Ademais, mesmo próximo de faixa de segurança, o pedestre não se exime do dever de se certificar acerca da possibilidade de fazer a passagem com a segurança necessária, conforme preceitua o art. 69, III, ‘a’, do Código de Trânsito Brasileiro.
A respeito do tema, lecionada Arnaldo Rizzardo (Comentários ao Código de Trânsito Brasileiro. 7ª Edição. São Paulo: Editora Revista dos Tribunais, 2008. p. 178/179):
“Não é admissível a manobra se não há visibilidade dos veículos, o que acontece frequentemente nas proximidades das curvas, esquinas e em locais de fortes lombadas e onde se interpõem obstáculos à visão. Em seguida, exige-se a percepção da distância entre o ponto onde está o veículo trafegando e aquele da travessia. Não se admite que se inicie o deslocamento se próximo o veículo. Finalmente, tem relevância observar a velocidade que imprime o carro, porquanto, se excessiva, irrelevante que se encontre numa distância aparentemente dilatada. (...)
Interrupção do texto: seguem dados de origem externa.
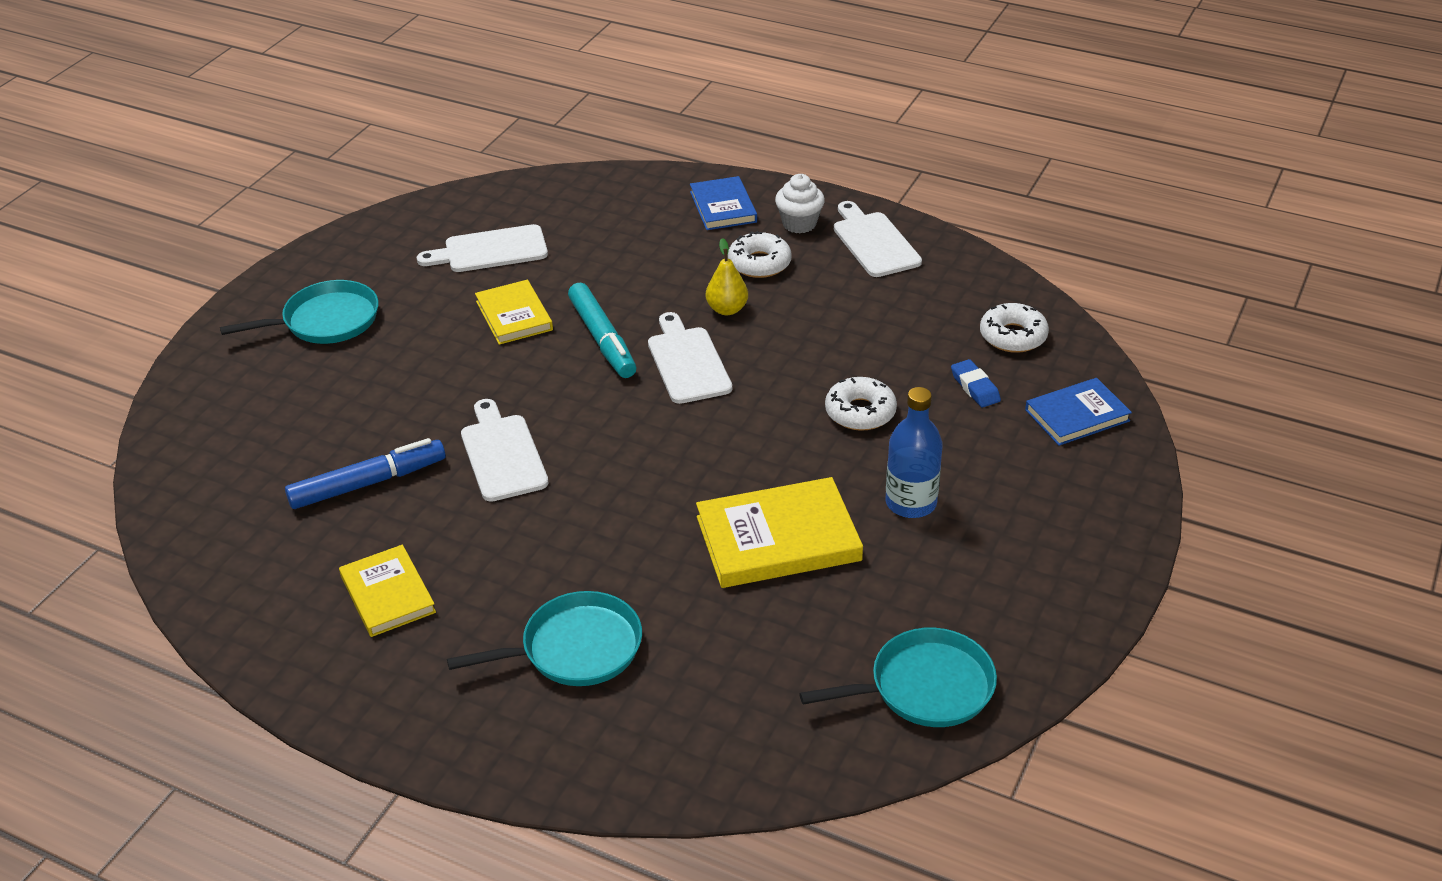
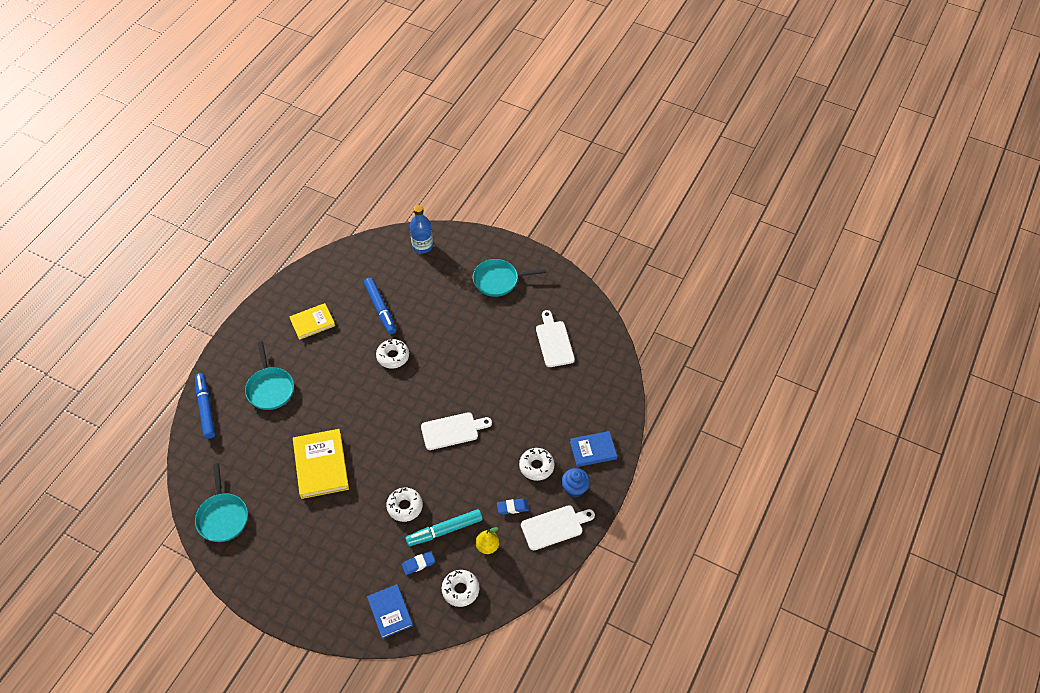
camera: 90 degrees right, 15 degrees up
(326, 321) = (498, 280): turquoise pan -> turquoise pan turned 105 degrees clockwise
(502, 454) = (393, 356): white cutting board -> white donut
(514, 316) = (497, 355): yellow book -> none
(602, 339) = (474, 393): turquoise marker -> turquoise marker (444, 530)
(630, 768) = (205, 408): none -> blue marker
(727, 309) = (495, 449): yellow pear -> yellow pear (487, 546)
(799, 224) = (575, 488): white cupcake -> blue cupcake
(844, 286) = (512, 507): none -> blue eraser
(911, 503) = (335, 523): blue bottle -> blue bottle (422, 246)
Já relativamente às interseções e em suas proximidades (art. 69, III), sem a existência de faixas de travessia, os pedestres irão de um lado para o outro da via sempre em continuação da calçada, em linha perpendicular, isto é, atravessando a via sem penderem e caminharem para a esquerda ou para a direita. Não devem adentrar na pista sem antes verificar e certificar-se de que não obstruirão o trânsito de veículos.”
Destarte, não tendo o autor atentado para o trânsito da via – a qual se mostra bastante movimentada, pois corresponde à Avenida desta capital – inviável impor à ré o dever de indenizar os prejuízos suportados.
Assim, da análise coordenada da prova produzida, em especial da prova oral, não vislumbro razões para alterar o juízo de improcedência na espécie.
Posto isso, voto pelo improvimento do apelo.
DES.ª KATIA ELENISE OLIVEIRA DA SILVA (REVISORA) - De acordo com o(a) Relator(a).
DES. MARCELO CEZAR MÜLLER - De acordo com o(a) Relator(a).
DES. LUIZ ROBERTO IMPERATORE DE ASSIS BRASIL - Presidente - Apelação Cível nº 70040678690, Comarca de Porto Alegre: "À UNANIMIDADE, NEGARAM PROVIMENTO AO APELO."